[Chart comprehension data]
====

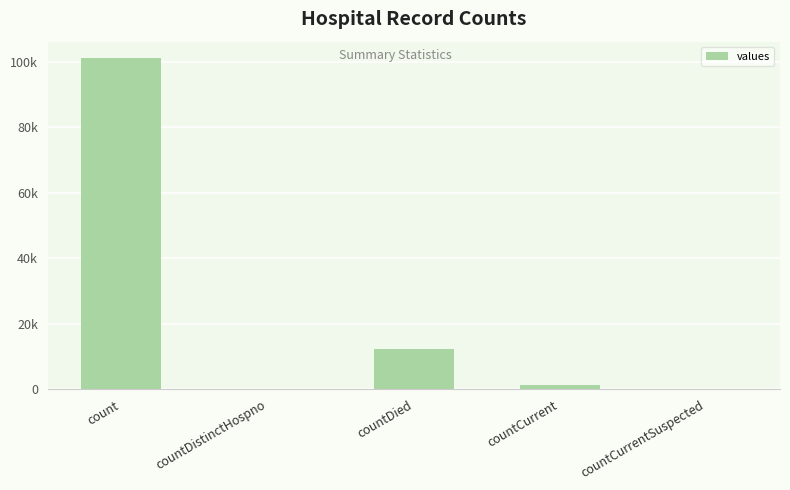

At which category does the chart reach its minimum across all series?

countDistinctHospno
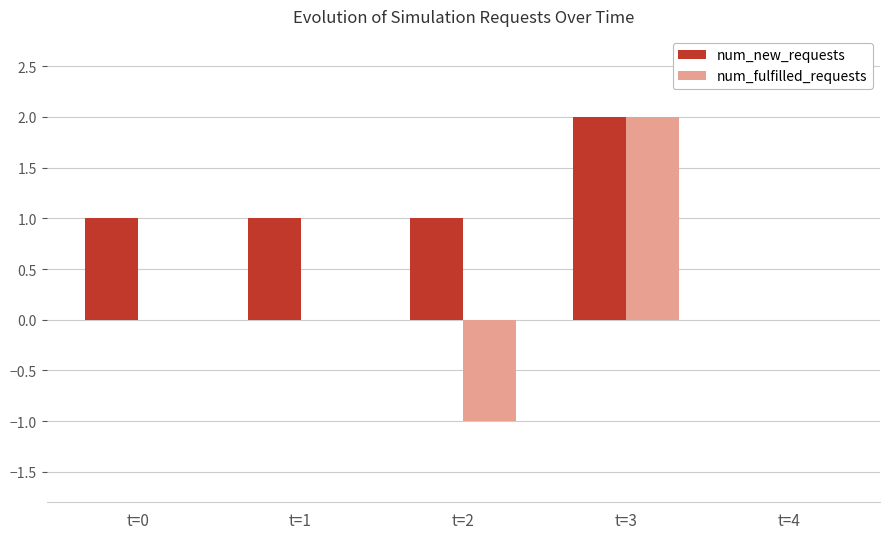

What value does the num_new_requests series have at t=2?

1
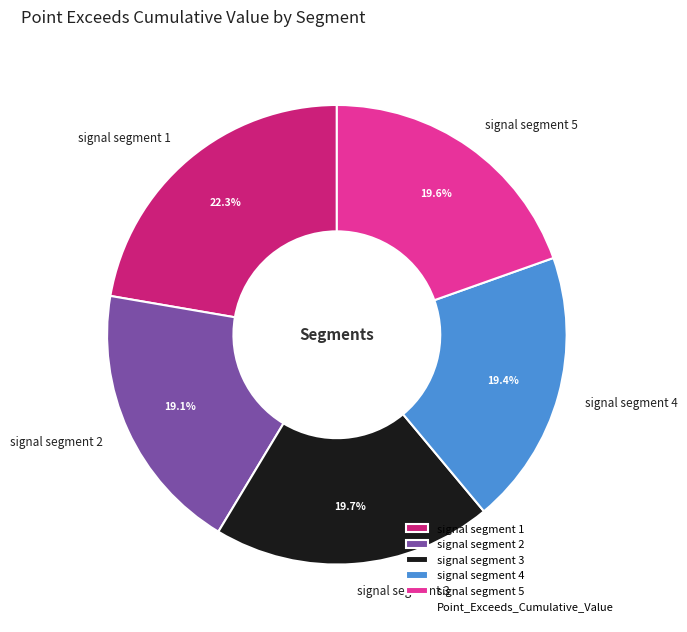

To the nearest percent, what is the average slice percentage?

20%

====

#### WHAT YOU SHOULD DO:
State how many lines of the entries contain the word "does". Give only the number.

#### RESPONSE:
2